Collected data
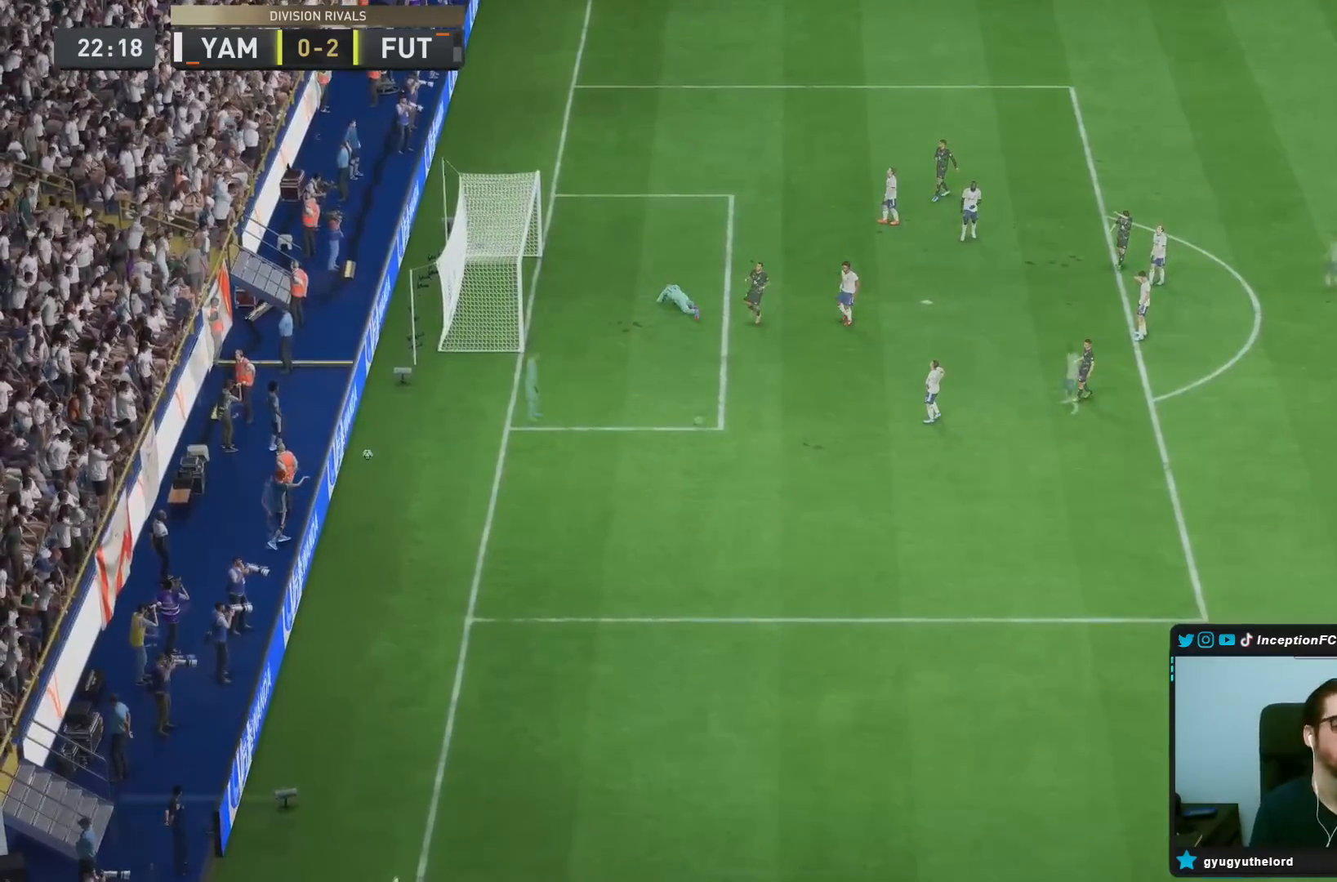
{"buttons": [], "left_stick": "center", "right_stick": "center", "events": []}
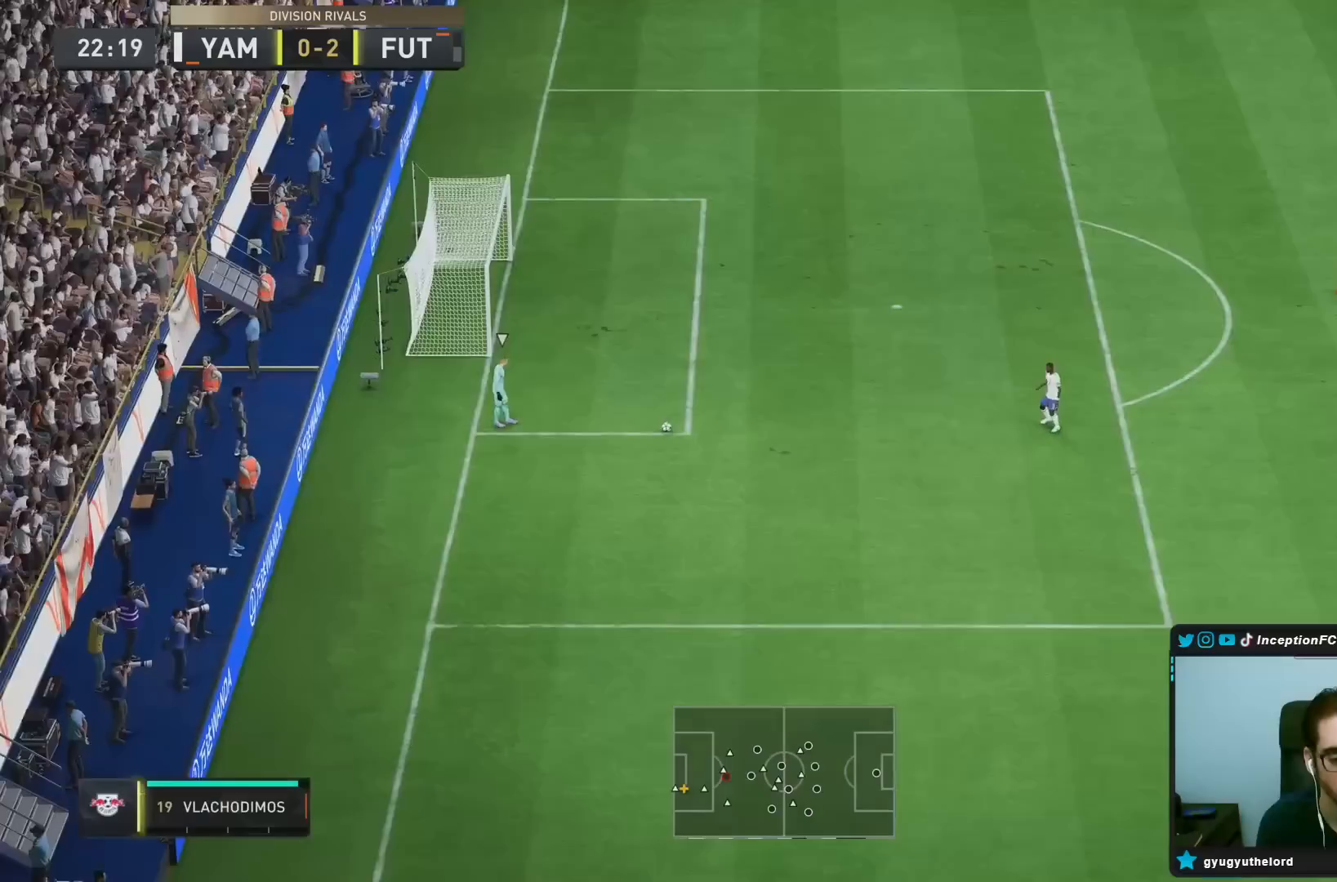
{"buttons": [], "left_stick": "down", "right_stick": "down-left", "events": [[333, "left_stick", "down"], [400, "right_stick", "down-left"]]}
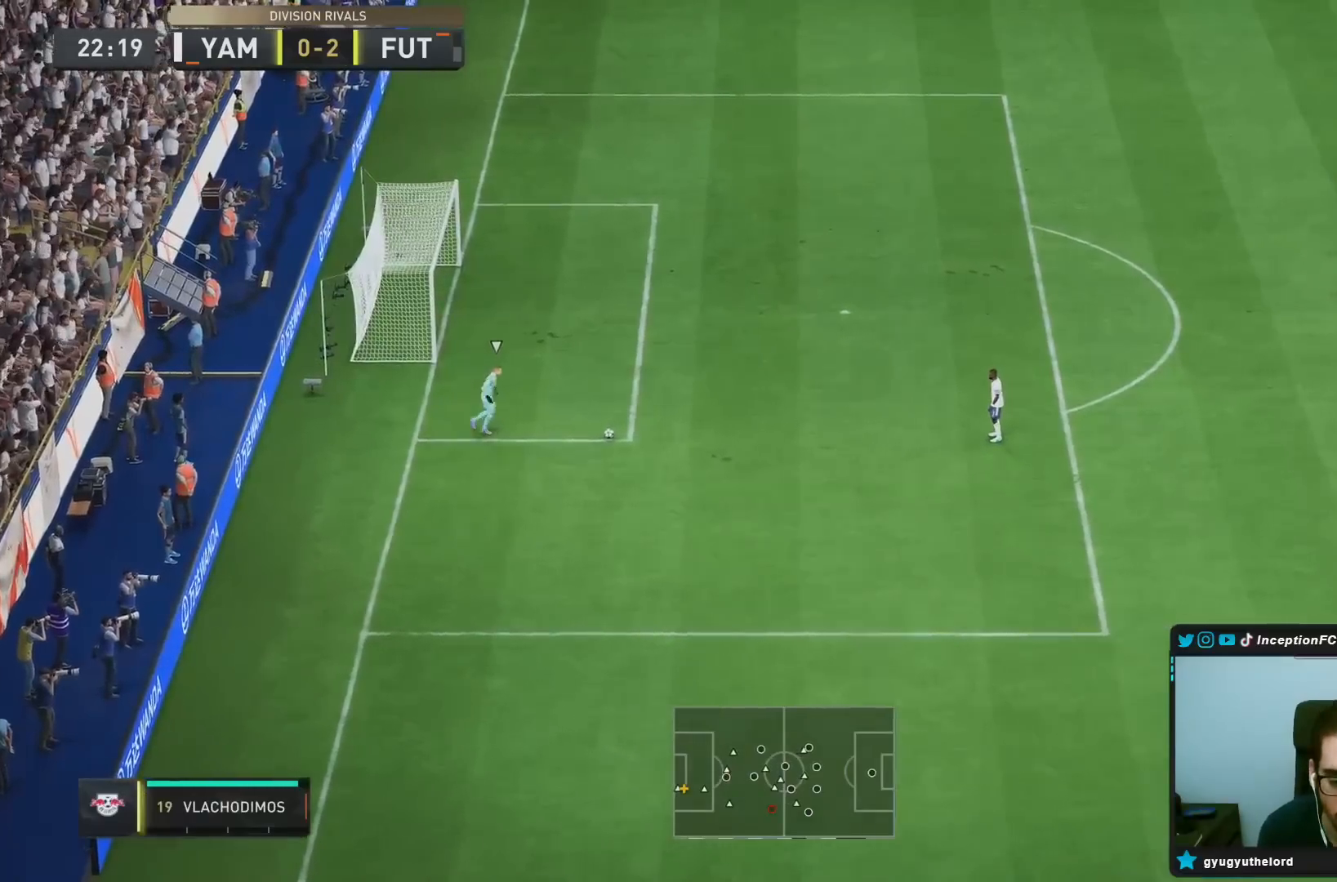
{"buttons": [], "left_stick": "down-left", "right_stick": "center", "events": [[17, "right_stick", "center"], [317, "left_stick", "down-left"]]}
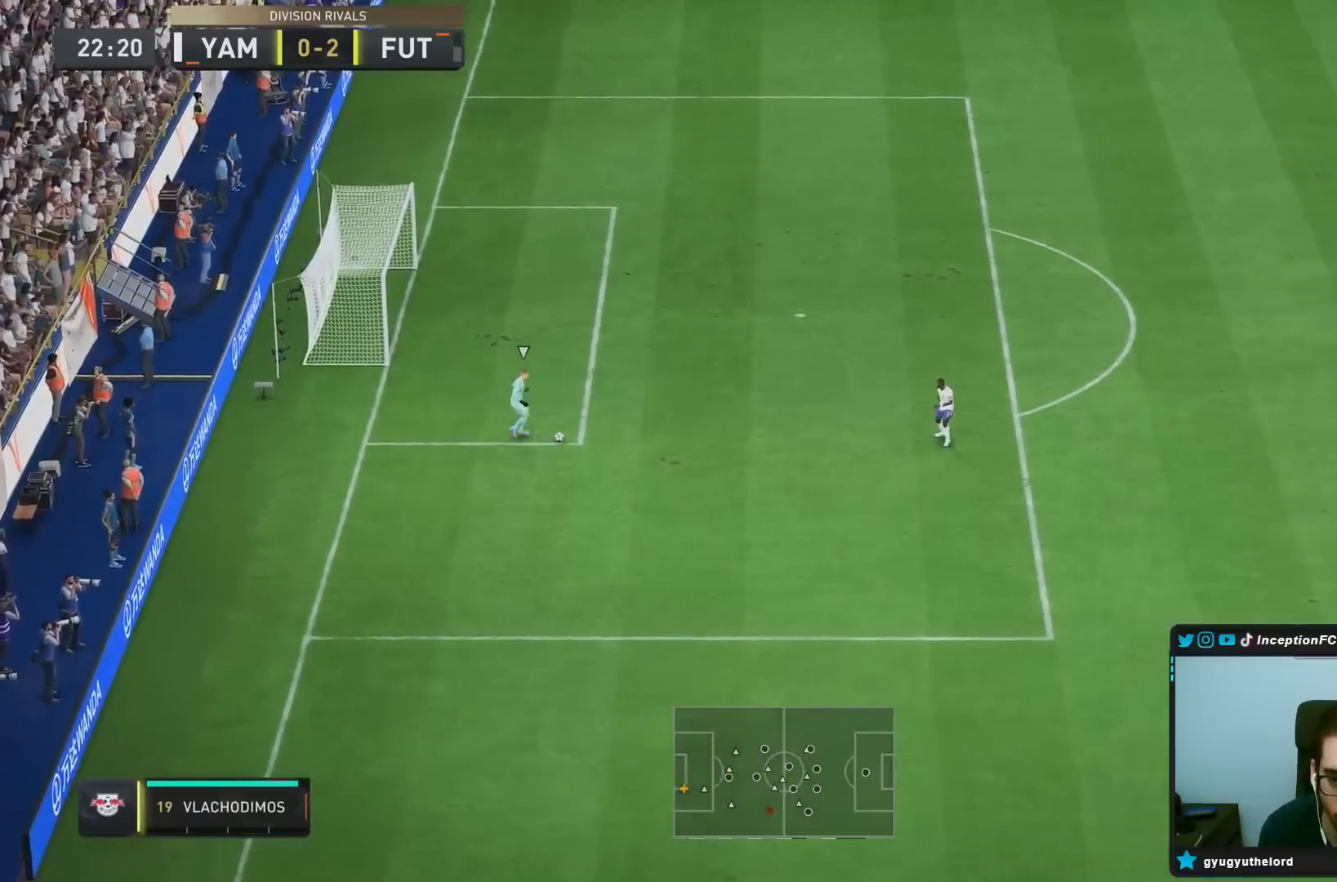
{"buttons": ["R2"], "left_stick": "down", "right_stick": "center", "events": [[117, "right_stick", "left"], [183, "left_stick", "down"], [283, "right_stick", "center"], [350, "R2", "down"]]}
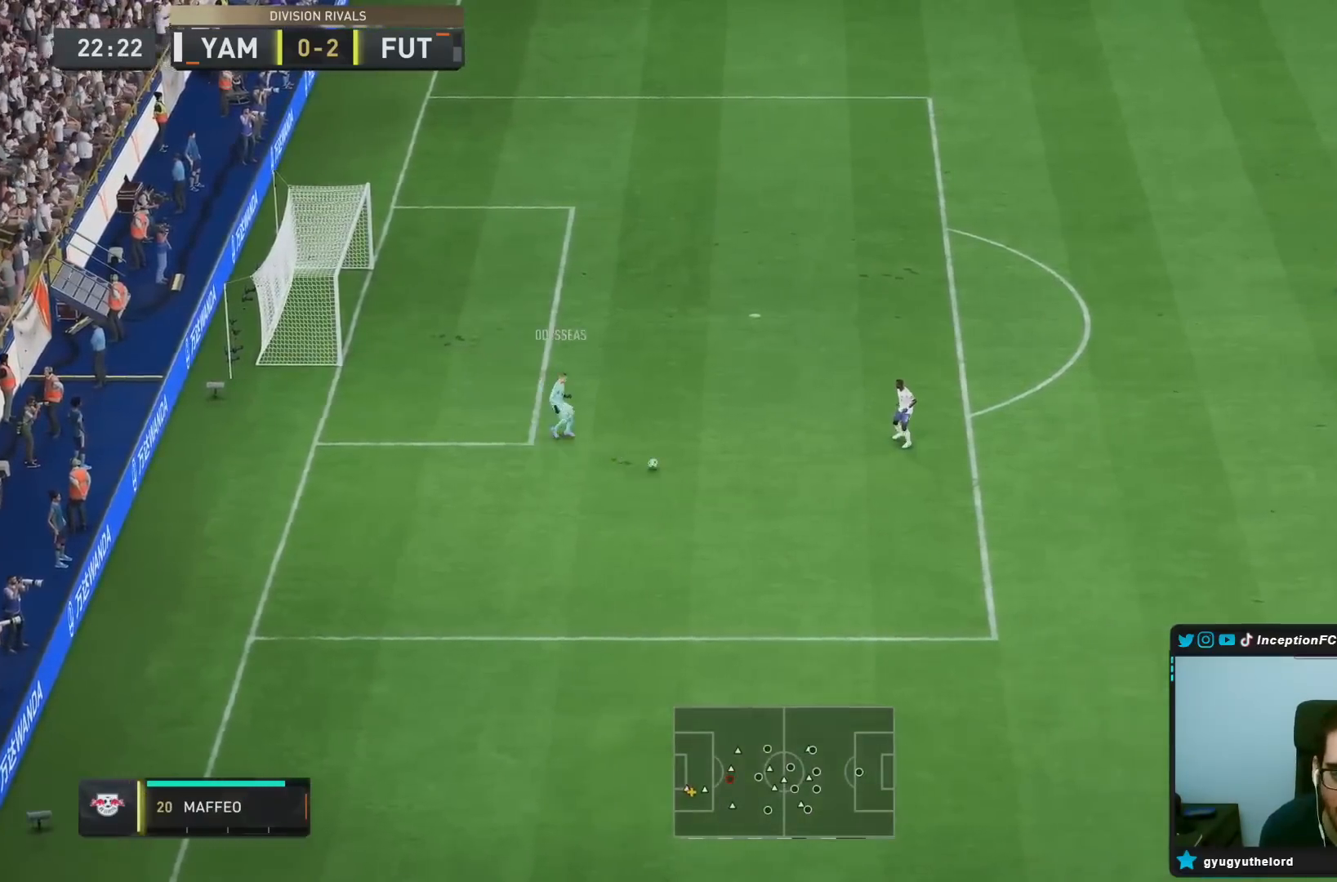
{"buttons": ["R2", "DPAD_DOWN"], "left_stick": "down", "right_stick": "center", "events": [[67, "R2", "up"], [183, "R2", "down"], [500, "DPAD_DOWN", "down"]]}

Task prompt ::
Please provide a faithful transcription of all the data, pictures excluded.

Response area ::
{"buttons": [], "left_stick": "center", "right_stick": "center", "events": []}
{"buttons": [], "left_stick": "down", "right_stick": "down-left", "events": [[333, "left_stick", "down"], [400, "right_stick", "down-left"]]}
{"buttons": [], "left_stick": "down-left", "right_stick": "center", "events": [[17, "right_stick", "center"], [317, "left_stick", "down-left"]]}
{"buttons": ["R2"], "left_stick": "down", "right_stick": "center", "events": [[117, "right_stick", "left"], [183, "left_stick", "down"], [283, "right_stick", "center"], [350, "R2", "down"]]}
{"buttons": ["R2", "DPAD_DOWN"], "left_stick": "down", "right_stick": "center", "events": [[67, "R2", "up"], [183, "R2", "down"], [500, "DPAD_DOWN", "down"]]}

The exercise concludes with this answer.